Wednesday, 22 June 2011

Back to basics - the ebb and flow of a lesson

In preparation for tonight's class I hope everyone gets this latest news update and will think ahead about how they approach their training.
Training usually follows a similar set pattern:
warm-up > suburi > kihon/kiri-kaeshi > jigeiko
There is reason for this order, because each part supports and informs the next part. You do not undertake strenuous exercise without a proper warm up. Once you have done the warm up suburi will teach you tenouchi. By practicing without someone in front of you you should be able to see distinctly where you are cutting, to the correct height specified. Each and every cut should be made to this height and tenouchi, the tensing/wringing motion made with the hands at the point of impact, should stop your cut at this desired height.

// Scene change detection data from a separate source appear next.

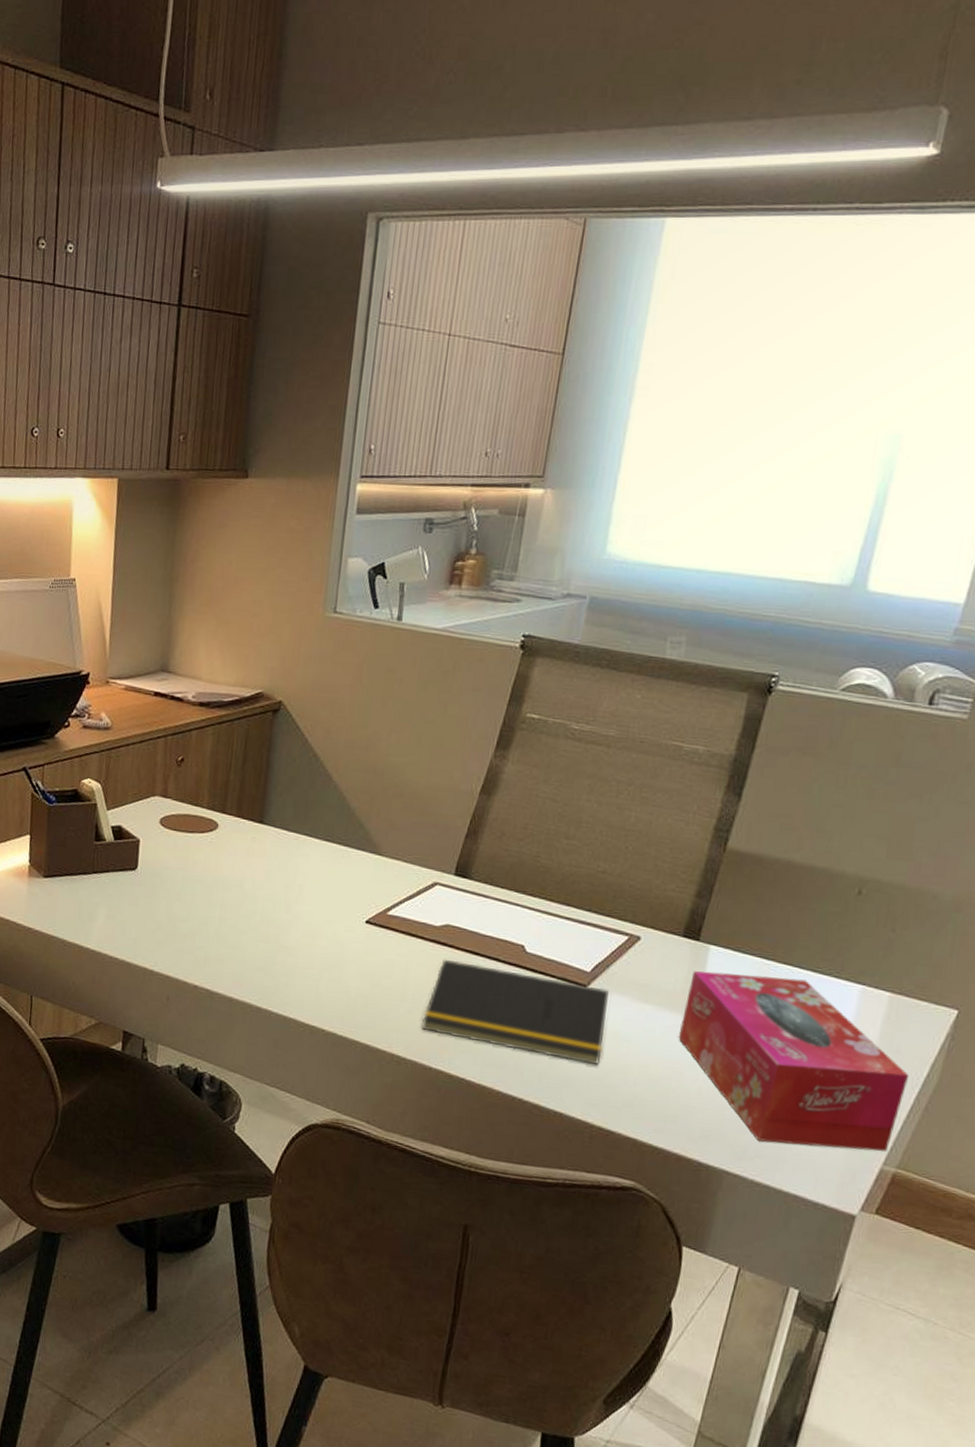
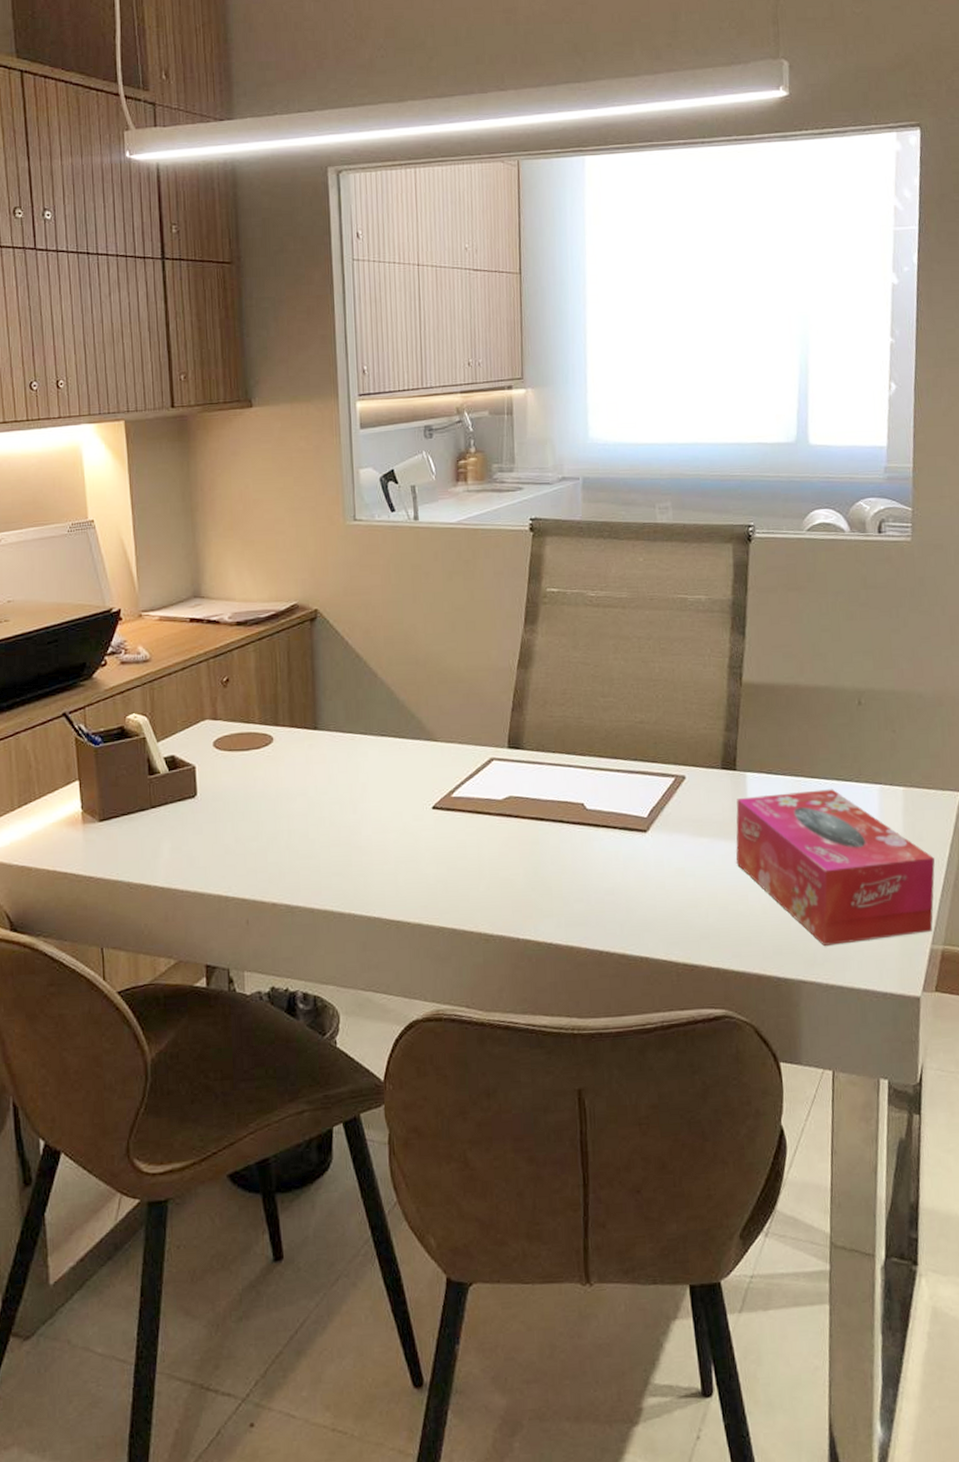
notepad: present [421,959,609,1066] -> none [502,829,672,905]

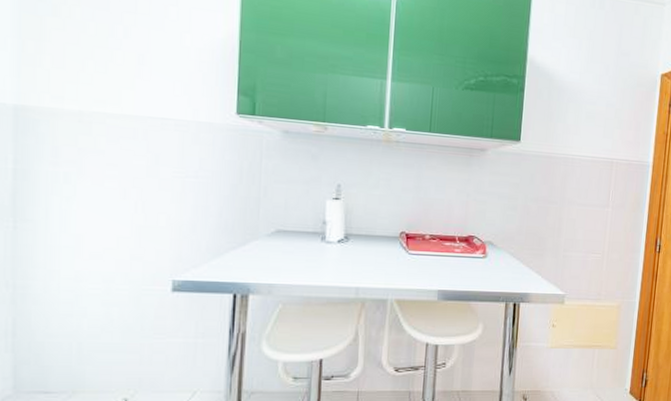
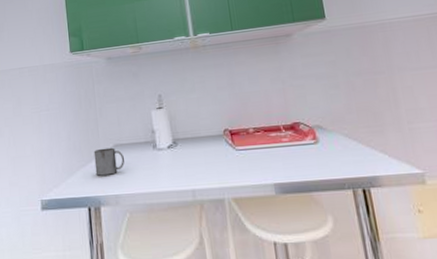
mug: none [248,232,286,262] -> present [93,147,124,176]

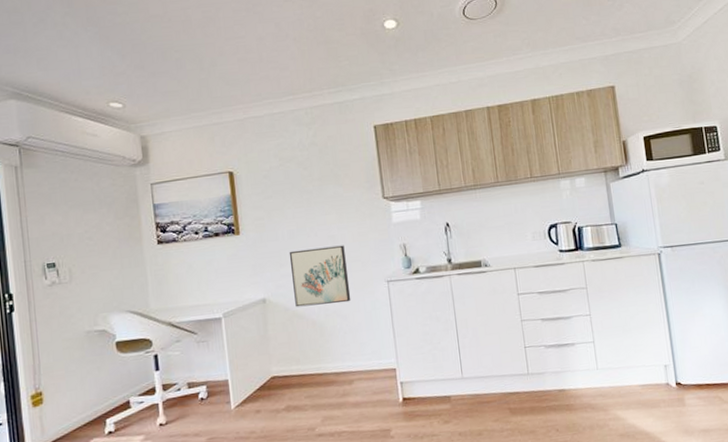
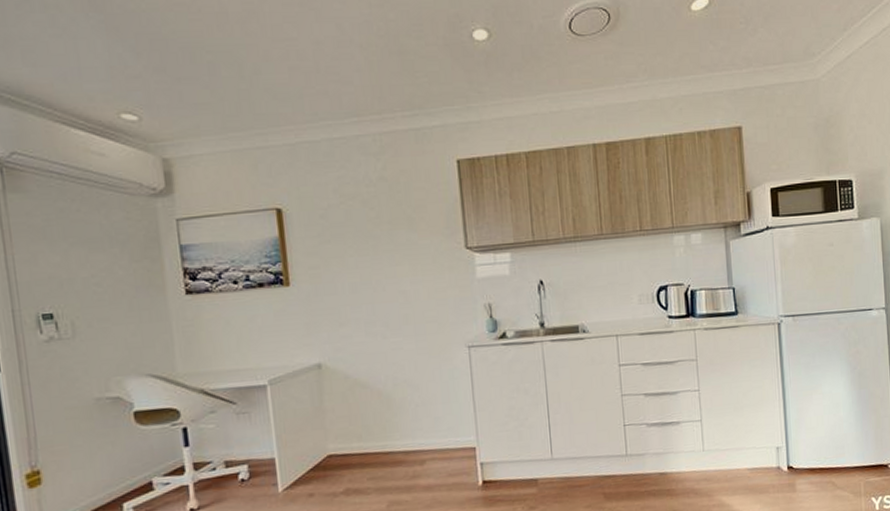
wall art: present [289,245,351,307] -> none [350,302,425,375]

Without suburi practice you do not undertake kihon practice, otherwise when you come to be hitting living human beings you will be treating them like tent pegs and pounding them into the ground. Understanding of tenouchi is essential to prevent inflicting pain on your practice partner and it is important that lessons learned in one exercise are carried forward into the next.
Similarly the skills learned in kihon practice are the exact same skills used in in jigeiko, free practice. Abandoning those areas you have just been practicing to deliver some sort of 'win at all costs' kendo is missing the point. You are only short changing yourself because those skills are not being translated to the real world scenario. Equally nerves and the stresses of free practice can rob you of the abilities you have been exploring. Take time to compose yourself and do good, basic, big cuts with tenouchi and strong kiai and zanshin.
Please try to focus hard on the instructions given tonight. We will be going through a period of consolidation of all the basics to form a good foundation for your future kendo. Please try to come with a ready spirit and willingness to improve, that's all we ask.